Upon his return from Paris, Barab was offered a position as an assistant professor of cello at Black Mountain College in North Carolina. There he met his second wife, Mary Ann, with whom he had two children, Miriam and Jesse, and he also completed one of his first songs cycles, A Child's Garden of Verses. The recording of this song cycle, sung by Russell Oberlin, sold well and led to Barab receiving a job as a professor of composition at Rutgers University. He took another job at the New England Conservatory of Music starting the Composer's Quartet. He recalled: "Our idea then was to do nothing but contemporary music and especially contemporary music that nobody else would play. I loved that, doing things that just aren't going to be done. That gave me a real purpose in life." Two more of his songs cycles were published before the end of the 1950s that continued to further his reputation as a composer of tonal music, namely Four Songs and Songs of Perfect Propriety.

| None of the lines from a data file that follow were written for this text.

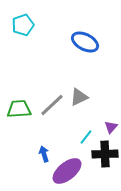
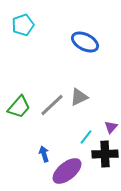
green trapezoid: moved 2 px up; rotated 135 degrees clockwise
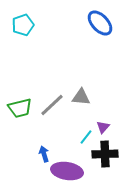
blue ellipse: moved 15 px right, 19 px up; rotated 20 degrees clockwise
gray triangle: moved 2 px right; rotated 30 degrees clockwise
green trapezoid: moved 1 px right, 1 px down; rotated 35 degrees clockwise
purple triangle: moved 8 px left
purple ellipse: rotated 48 degrees clockwise
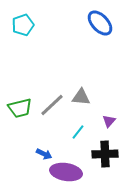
purple triangle: moved 6 px right, 6 px up
cyan line: moved 8 px left, 5 px up
blue arrow: rotated 133 degrees clockwise
purple ellipse: moved 1 px left, 1 px down
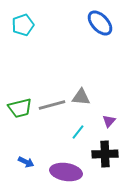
gray line: rotated 28 degrees clockwise
blue arrow: moved 18 px left, 8 px down
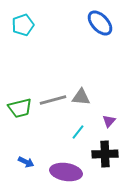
gray line: moved 1 px right, 5 px up
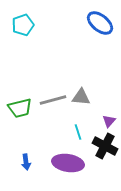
blue ellipse: rotated 8 degrees counterclockwise
cyan line: rotated 56 degrees counterclockwise
black cross: moved 8 px up; rotated 30 degrees clockwise
blue arrow: rotated 56 degrees clockwise
purple ellipse: moved 2 px right, 9 px up
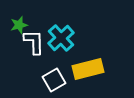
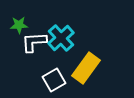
green star: rotated 12 degrees clockwise
white L-shape: rotated 92 degrees counterclockwise
yellow rectangle: moved 2 px left, 1 px up; rotated 40 degrees counterclockwise
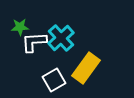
green star: moved 1 px right, 2 px down
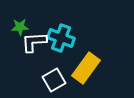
cyan cross: rotated 28 degrees counterclockwise
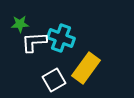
green star: moved 3 px up
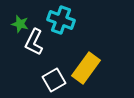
green star: rotated 18 degrees clockwise
cyan cross: moved 18 px up
white L-shape: rotated 60 degrees counterclockwise
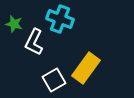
cyan cross: moved 1 px left, 1 px up
green star: moved 6 px left
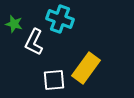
white square: rotated 25 degrees clockwise
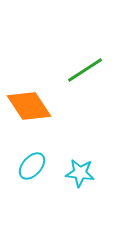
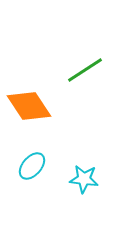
cyan star: moved 4 px right, 6 px down
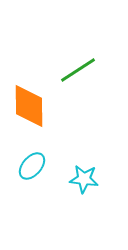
green line: moved 7 px left
orange diamond: rotated 33 degrees clockwise
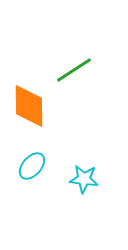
green line: moved 4 px left
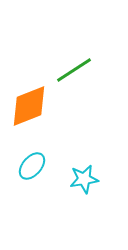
orange diamond: rotated 69 degrees clockwise
cyan star: rotated 16 degrees counterclockwise
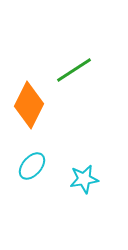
orange diamond: moved 1 px up; rotated 42 degrees counterclockwise
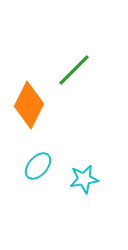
green line: rotated 12 degrees counterclockwise
cyan ellipse: moved 6 px right
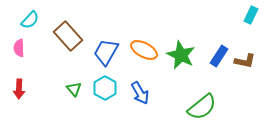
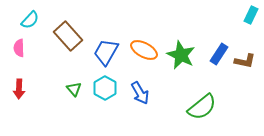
blue rectangle: moved 2 px up
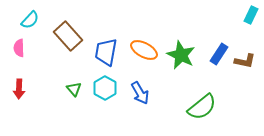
blue trapezoid: rotated 20 degrees counterclockwise
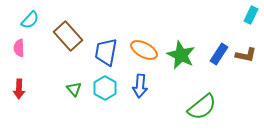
brown L-shape: moved 1 px right, 6 px up
blue arrow: moved 7 px up; rotated 35 degrees clockwise
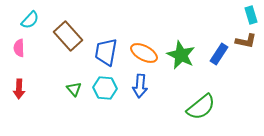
cyan rectangle: rotated 42 degrees counterclockwise
orange ellipse: moved 3 px down
brown L-shape: moved 14 px up
cyan hexagon: rotated 25 degrees counterclockwise
green semicircle: moved 1 px left
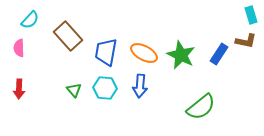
green triangle: moved 1 px down
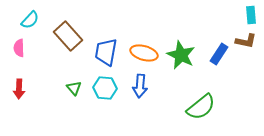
cyan rectangle: rotated 12 degrees clockwise
orange ellipse: rotated 12 degrees counterclockwise
green triangle: moved 2 px up
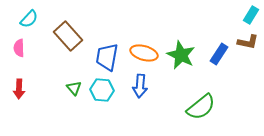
cyan rectangle: rotated 36 degrees clockwise
cyan semicircle: moved 1 px left, 1 px up
brown L-shape: moved 2 px right, 1 px down
blue trapezoid: moved 1 px right, 5 px down
cyan hexagon: moved 3 px left, 2 px down
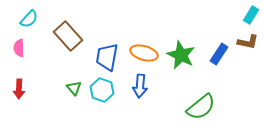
cyan hexagon: rotated 15 degrees clockwise
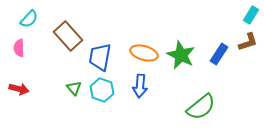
brown L-shape: rotated 30 degrees counterclockwise
blue trapezoid: moved 7 px left
red arrow: rotated 78 degrees counterclockwise
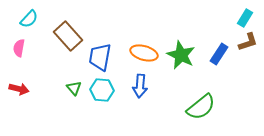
cyan rectangle: moved 6 px left, 3 px down
pink semicircle: rotated 12 degrees clockwise
cyan hexagon: rotated 15 degrees counterclockwise
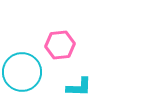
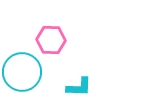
pink hexagon: moved 9 px left, 5 px up; rotated 8 degrees clockwise
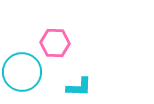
pink hexagon: moved 4 px right, 3 px down
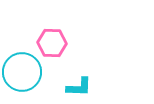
pink hexagon: moved 3 px left
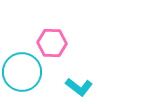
cyan L-shape: rotated 36 degrees clockwise
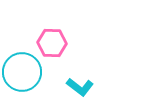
cyan L-shape: moved 1 px right
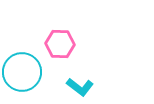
pink hexagon: moved 8 px right, 1 px down
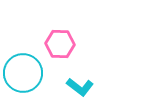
cyan circle: moved 1 px right, 1 px down
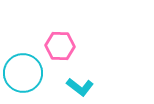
pink hexagon: moved 2 px down
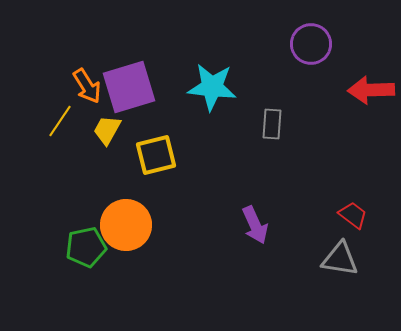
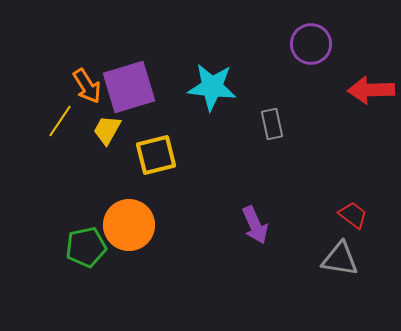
gray rectangle: rotated 16 degrees counterclockwise
orange circle: moved 3 px right
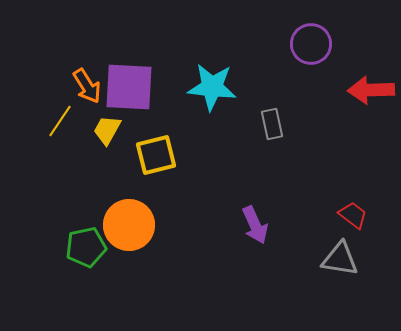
purple square: rotated 20 degrees clockwise
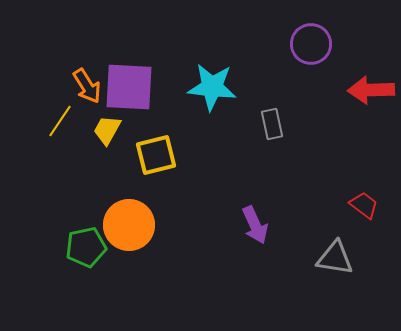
red trapezoid: moved 11 px right, 10 px up
gray triangle: moved 5 px left, 1 px up
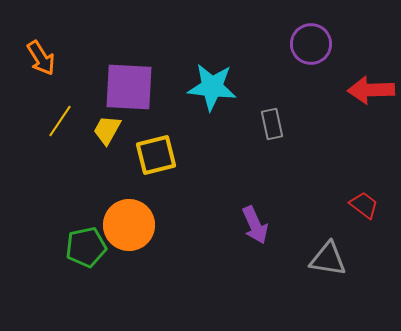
orange arrow: moved 46 px left, 28 px up
gray triangle: moved 7 px left, 1 px down
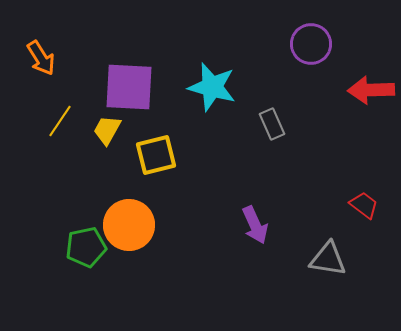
cyan star: rotated 9 degrees clockwise
gray rectangle: rotated 12 degrees counterclockwise
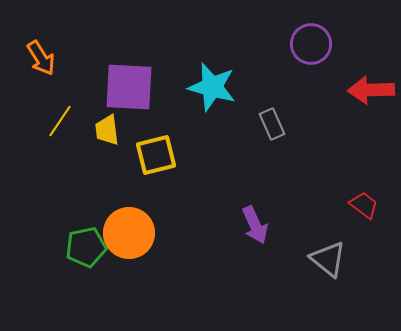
yellow trapezoid: rotated 36 degrees counterclockwise
orange circle: moved 8 px down
gray triangle: rotated 30 degrees clockwise
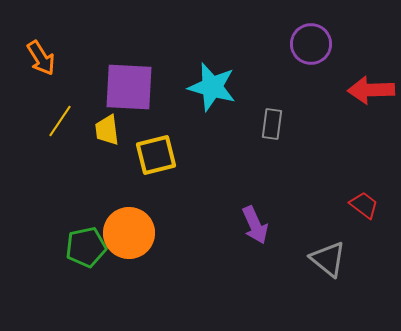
gray rectangle: rotated 32 degrees clockwise
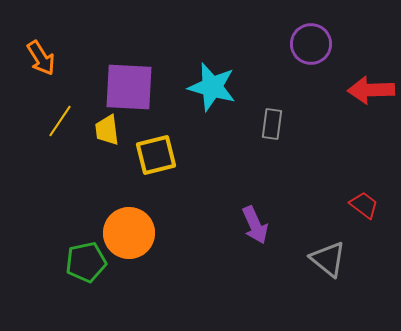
green pentagon: moved 15 px down
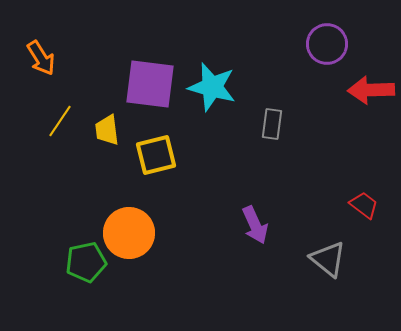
purple circle: moved 16 px right
purple square: moved 21 px right, 3 px up; rotated 4 degrees clockwise
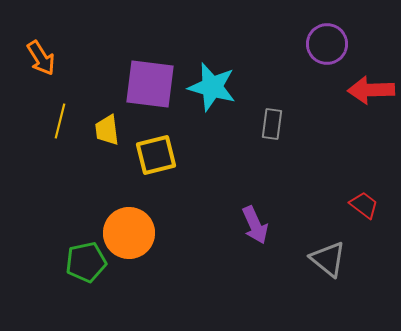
yellow line: rotated 20 degrees counterclockwise
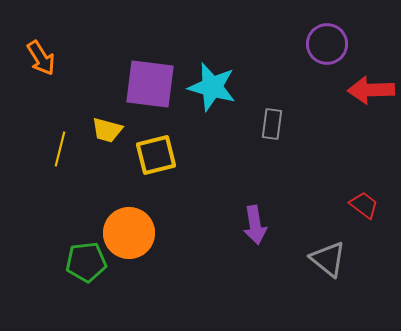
yellow line: moved 28 px down
yellow trapezoid: rotated 68 degrees counterclockwise
purple arrow: rotated 15 degrees clockwise
green pentagon: rotated 6 degrees clockwise
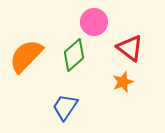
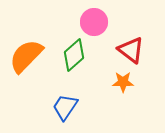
red triangle: moved 1 px right, 2 px down
orange star: rotated 20 degrees clockwise
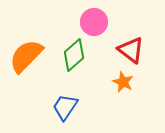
orange star: rotated 25 degrees clockwise
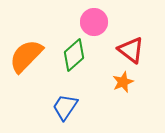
orange star: rotated 25 degrees clockwise
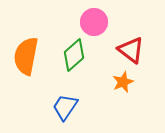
orange semicircle: rotated 33 degrees counterclockwise
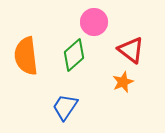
orange semicircle: rotated 18 degrees counterclockwise
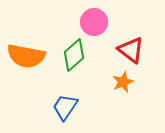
orange semicircle: rotated 72 degrees counterclockwise
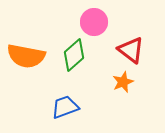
blue trapezoid: rotated 36 degrees clockwise
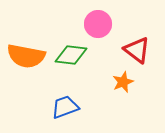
pink circle: moved 4 px right, 2 px down
red triangle: moved 6 px right
green diamond: moved 3 px left; rotated 48 degrees clockwise
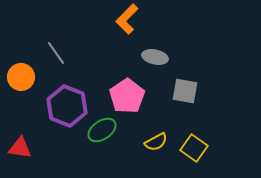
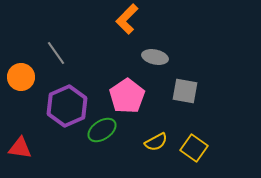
purple hexagon: rotated 15 degrees clockwise
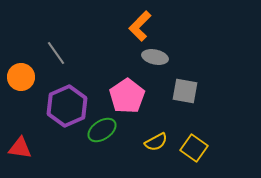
orange L-shape: moved 13 px right, 7 px down
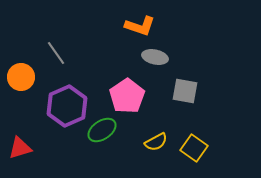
orange L-shape: rotated 116 degrees counterclockwise
red triangle: rotated 25 degrees counterclockwise
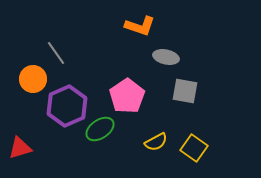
gray ellipse: moved 11 px right
orange circle: moved 12 px right, 2 px down
green ellipse: moved 2 px left, 1 px up
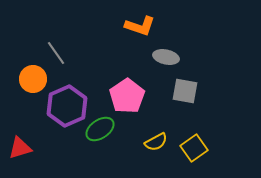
yellow square: rotated 20 degrees clockwise
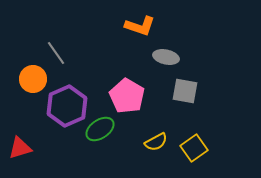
pink pentagon: rotated 8 degrees counterclockwise
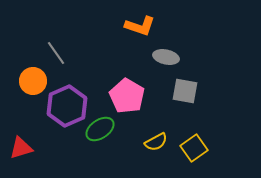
orange circle: moved 2 px down
red triangle: moved 1 px right
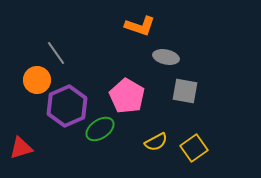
orange circle: moved 4 px right, 1 px up
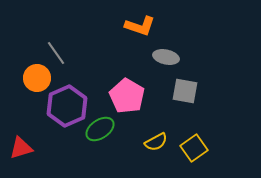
orange circle: moved 2 px up
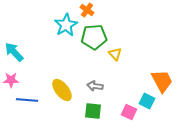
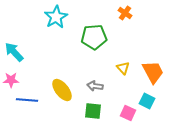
orange cross: moved 38 px right, 3 px down
cyan star: moved 10 px left, 8 px up
yellow triangle: moved 8 px right, 14 px down
orange trapezoid: moved 9 px left, 9 px up
pink square: moved 1 px left, 1 px down
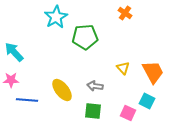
green pentagon: moved 9 px left
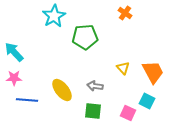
cyan star: moved 2 px left, 1 px up
pink star: moved 3 px right, 2 px up
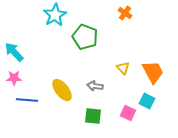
cyan star: moved 1 px right, 1 px up
green pentagon: rotated 25 degrees clockwise
green square: moved 5 px down
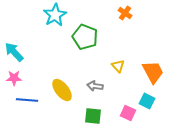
yellow triangle: moved 5 px left, 2 px up
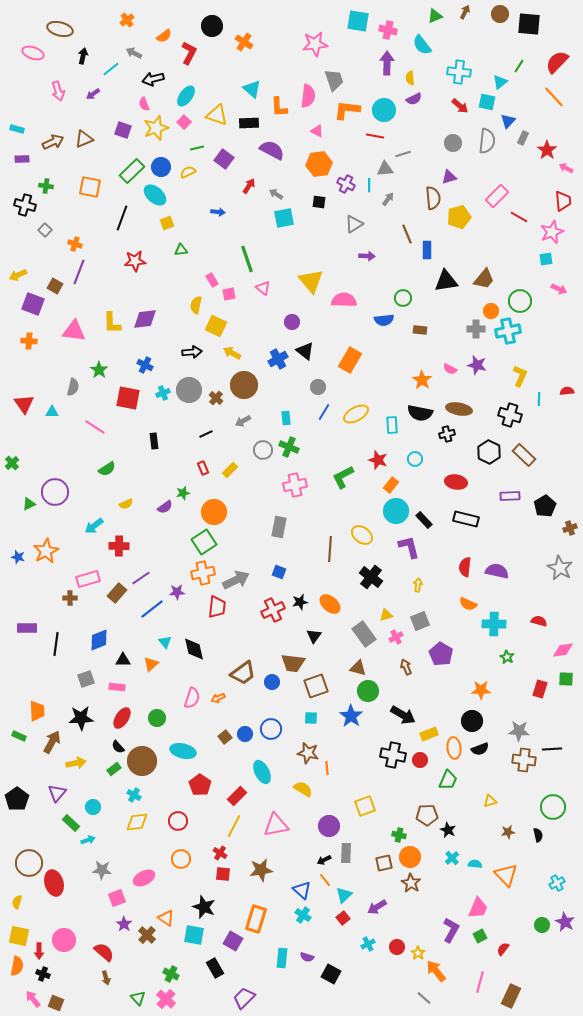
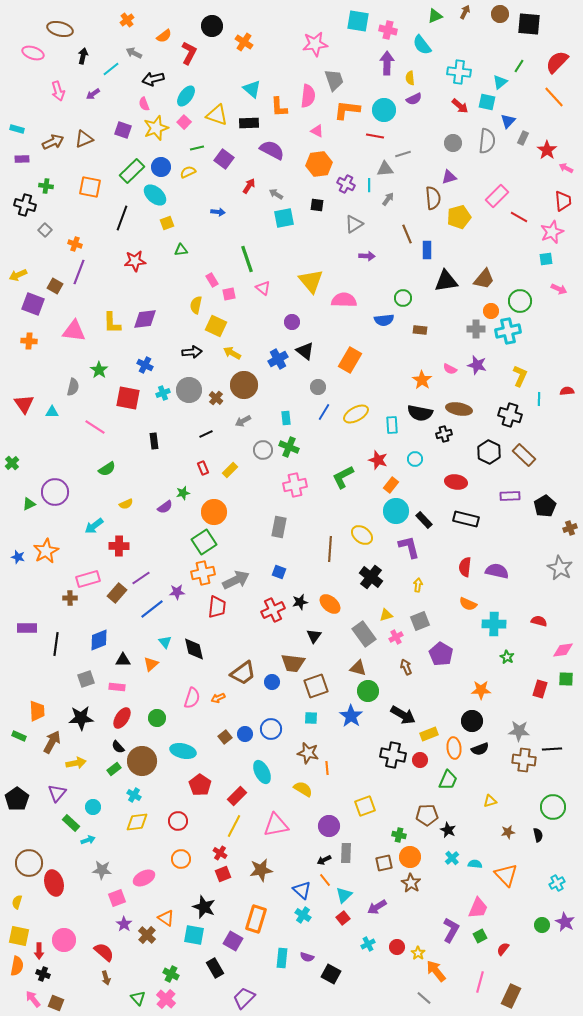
black square at (319, 202): moved 2 px left, 3 px down
black cross at (447, 434): moved 3 px left
red square at (223, 874): rotated 28 degrees counterclockwise
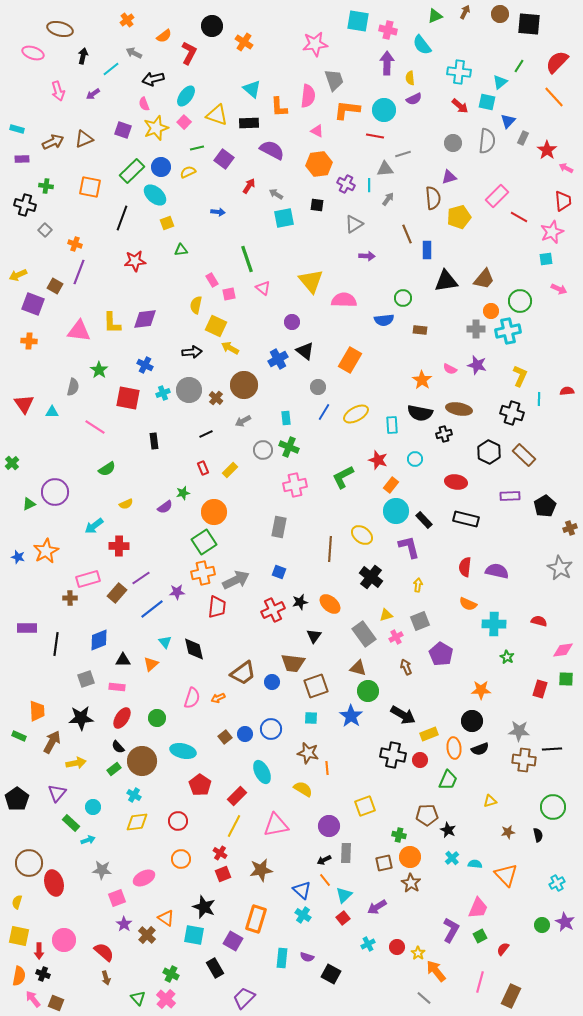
pink triangle at (74, 331): moved 5 px right
yellow arrow at (232, 353): moved 2 px left, 5 px up
black cross at (510, 415): moved 2 px right, 2 px up
orange semicircle at (17, 966): moved 2 px right, 10 px down
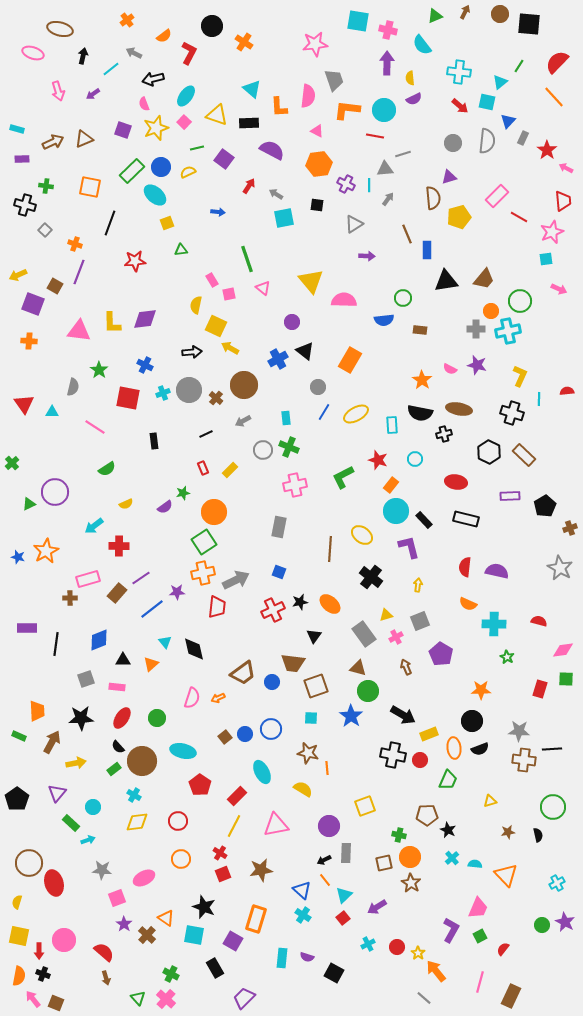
black line at (122, 218): moved 12 px left, 5 px down
black square at (331, 974): moved 3 px right, 1 px up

In the mid-1950s, Barab began to work on opera composition, collaborating with librettist M. C. Richards on a one-act piece that would eventually become his first opera, Chanticleer. Chanticleer premiered in Aspen, Colorado, on August 4, 1956, was met with favorable reviews, and gained success. David M. Epstein reviewed the premier in Musical America, stating that the piece is a "humorous affair done with a delightful, light touch. Barab has provided a tuneful setting, relatively simple harmonically, but handled with freshness. … With its small cast and charming writing, this should be a popular work with small companies." Barab came to be known for this simple and tuneful musical style in his compositions throughout his career. In 1957, Barab's second opera, A Game of Chance, with a libretto by E. Manacher, premiered in Rock Island, Illinois, and was also received well.

Barab's opera of the fairy tale Little Red Riding Hood (1962) is not only his most performed opera, but it is the most often performed opera by any American composer. It paved the way for more of Barab's fairy tale and children's operas for which he is best known. Barab composed the opera for a program called "Young Audiences" that toured around public schools. For the first time, Barab wrote the libretto himself, providing a prologue in which the singer playing the part of the wolf gets his make up done on stage in front of the audience, allowing the children to see the transformation to reassure the children that the wolf is really just a man in costume. In his other fairy tale operas, Barab continued to cut or contextualize the violence, sometimes tweaking the story to emphasize the moral point.

In 1971 Barab divorced Mary Ann, and in 1972, he was married a third time to Margie King. Together they had a daughter, Sarah. Barab continued to compose new works. His full-length opera Phillip Marshall was nominated for a Pulitzer Prize. Gerald Helund, in a review of Phillip Marshall, commented that Barab's libretto is "packed with power, believability, and character with depth, animation and color. This Civil War 'mainstream mondern' work belongs on the operatic agenda for 1976 with Ward's The Crucible and Floyd's Susannah. American Opera could have three no better representatives."

Barab continued to be an active composer until his death at age 93 in Manhattan, New York City, composing operas, songs, instrumental works, and innovative narrated instrumental works. In 1998 he was presented with a Lifetime Achievement Award by the National Opera Association.